Bijection for $q$-binomial coefficient
Define the $q$-binomial (Gaussian) coefficient ${n+m\brack n}_q$ as the generating function for integer partitions (whose Ferrers diagrams are) fitting into a rectangle $n\times m$, i.e., for the set $P_{n,m}$ of partitions with at most $n$ parts, all at most $m$. From this definition, the $q$-analogs of Pascal's triangle identities, such as ${n+m\brack n}_q={n+m-1\brack n-1}_q+q^n{n+m-1\brack n}_q$, have straightforward combinatorial proofs which are also reminiscent of the ones for classical binomial coefficients (consider on one side the partitions which fit into the smaller rectangle $(n-1)\times m$, and on the other side those which do not, ergo fit in the rectangle $n\times(m-1)$ once one has removed their first column, with size $n$).
Now, the exact formula $${n+m\brack n}_q=\frac{(q)_{n+m}}{(q)_n\,(q)_m},$$ where $(q)_n:=(1-q)(1-q^2)\cdots(1-q^n)$, may then be proved by induction. However, one may rewrite this formula as $${n+m\brack n}_q\times\frac1{(q)_{n+m}}=\frac1{(q)_n}\times\frac1{(q)_m}.$$ Recalling that $\frac1{(q)_n}$ is the generating function for the set $P_n$ of partitions into at most $n$ parts (likewise, by conjugation, for the set $P'_n$ of partitions into parts at most $n$), this suggests that the sets $P_{n,m}\times P_{n+m}$ and $P_n\times P'_m$ are in bijection, where obviously $P_{n,m}=P_n\cap P'_m$.

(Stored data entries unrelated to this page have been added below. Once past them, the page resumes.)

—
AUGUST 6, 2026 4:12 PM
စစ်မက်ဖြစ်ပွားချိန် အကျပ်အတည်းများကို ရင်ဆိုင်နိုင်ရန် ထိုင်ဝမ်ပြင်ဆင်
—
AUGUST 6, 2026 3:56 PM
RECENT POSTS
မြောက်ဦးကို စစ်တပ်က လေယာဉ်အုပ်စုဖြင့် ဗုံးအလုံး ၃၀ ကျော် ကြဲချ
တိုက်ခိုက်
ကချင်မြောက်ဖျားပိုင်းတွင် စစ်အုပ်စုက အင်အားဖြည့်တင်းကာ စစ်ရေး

My question is whether a simple bijection exists. Say, given a pair $(\lambda,\mu)\in P_n\times P'_m$ of Ferrers diagrams which respectively fit into the rectangles $n\times\infty$ and $\infty\times m$, can we construct two other diagrams $(\nu,\eta)\in P_{n,m}\times P_{n+m}$ which respectively fit into the rectangles $n\times m$ and $(n+m)\times\infty$, in such a way that the map $(\lambda,\mu)\mapsto(\nu,\eta)$ is one-to-one?

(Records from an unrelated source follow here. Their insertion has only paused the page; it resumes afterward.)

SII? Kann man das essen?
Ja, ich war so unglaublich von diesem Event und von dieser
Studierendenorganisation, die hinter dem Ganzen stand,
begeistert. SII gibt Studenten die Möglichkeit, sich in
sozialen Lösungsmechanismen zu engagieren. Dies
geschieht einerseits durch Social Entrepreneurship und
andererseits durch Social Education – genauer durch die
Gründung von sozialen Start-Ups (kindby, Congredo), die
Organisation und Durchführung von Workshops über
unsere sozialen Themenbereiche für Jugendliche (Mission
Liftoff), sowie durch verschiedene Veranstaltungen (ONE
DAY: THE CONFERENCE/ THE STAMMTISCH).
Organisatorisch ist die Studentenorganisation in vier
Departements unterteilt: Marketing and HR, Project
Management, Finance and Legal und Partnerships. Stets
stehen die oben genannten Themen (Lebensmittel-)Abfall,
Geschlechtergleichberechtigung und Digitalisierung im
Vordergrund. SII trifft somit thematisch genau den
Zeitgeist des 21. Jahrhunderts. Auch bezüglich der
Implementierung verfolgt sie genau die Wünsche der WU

Intuitively, any "merging" of $\lambda$ and $\mu$ (or its conjugate $\mu'$) produces an element $\eta\in P_{n+m}$. Of course, since many pairs $(\lambda,\mu)$ would yield the same $\eta$, one needs to "store" as much information as possible about $(\lambda,\mu)$ into the partition $\nu$ to make the merging one-to-one. What puzzles me is that only a rectangle $n\times m$ of information seems enough.
We begin by describing a process to merge two partitions. Let $P_n$ be a partition into at most $n$ parts and $\color{green}{P_m}$ into at most $\color{green}{m}$ parts. Now take the largest part/row of the second partition and let it "sink" into the first partition; more formally, while it is longer than a part in the first partition place it at at a lower level BUT each time it moves past a row remove one square (& record this by placing a red square to left). Continue this process with each of the next largest part until all of the parts have been merged.
This process is illustrated in the diagram below for the partitions $\color{green}{10+5+2}$ and $10+7+6+3$ & they merge to create the partition $\color{blue}{10+7+7+6+4+3+2}$. Now collect all the red parts together in the order that they were formed, they will form a partition whose parts are of size at most $n$ and with $m$ parts; i.e an element of $\color{red}{{n+m\brack n,m}_q}$. (The partition formed in this case is $\color{red}{3+1+0}$.)
This process is easily reversed. (I should probably justify this claim ?)
It is reasonably easy to see that this give the required bijection \begin{eqnarray*} \color{red}{{n+m\brack n,m}_q}\times\color{blue}{\frac1{(q)_{n+m}}}=\frac1{(q)_n}\times\color{green}{\frac1{(q)_m}}. \end{eqnarray*}